### WHAT TO DO
Edit the lines from the line with "оммерческих организаций повышаются" up to and including the line with "яемых на выплату" by changing "премий" to "вознаграждений" and leaving everything else untouched. Return only those lines.

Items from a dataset
________________________________________

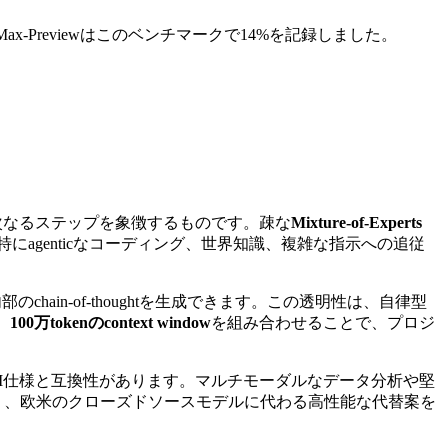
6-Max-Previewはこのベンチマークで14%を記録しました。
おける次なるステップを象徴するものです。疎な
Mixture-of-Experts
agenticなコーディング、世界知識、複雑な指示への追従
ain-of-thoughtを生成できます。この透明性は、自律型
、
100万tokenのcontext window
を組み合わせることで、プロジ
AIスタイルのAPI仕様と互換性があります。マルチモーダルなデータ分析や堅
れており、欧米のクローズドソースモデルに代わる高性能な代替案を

________________________________________

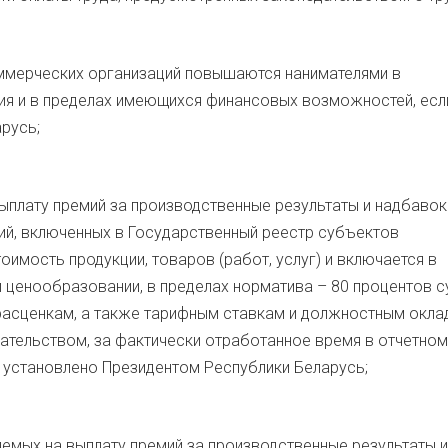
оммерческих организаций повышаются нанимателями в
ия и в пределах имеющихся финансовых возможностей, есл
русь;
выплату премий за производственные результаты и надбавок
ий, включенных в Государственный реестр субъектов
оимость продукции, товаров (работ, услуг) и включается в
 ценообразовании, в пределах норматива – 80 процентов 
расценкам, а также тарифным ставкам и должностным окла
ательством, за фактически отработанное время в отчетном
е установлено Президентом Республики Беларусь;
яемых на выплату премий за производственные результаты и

________________________________________

### ANSWER TO THE EXERCISE
оммерческих организаций повышаются нанимателями в
ия и в пределах имеющихся финансовых возможностей, есл
русь;
выплату вознаграждений за производственные результаты и надбавок
ий, включенных в Государственный реестр субъектов
оимость продукции, товаров (работ, услуг) и включается в
 ценообразовании, в пределах норматива – 80 процентов 
расценкам, а также тарифным ставкам и должностным окла
ательством, за фактически отработанное время в отчетном
е установлено Президентом Республики Беларусь;
яемых на выплату вознаграждений за производственные результаты и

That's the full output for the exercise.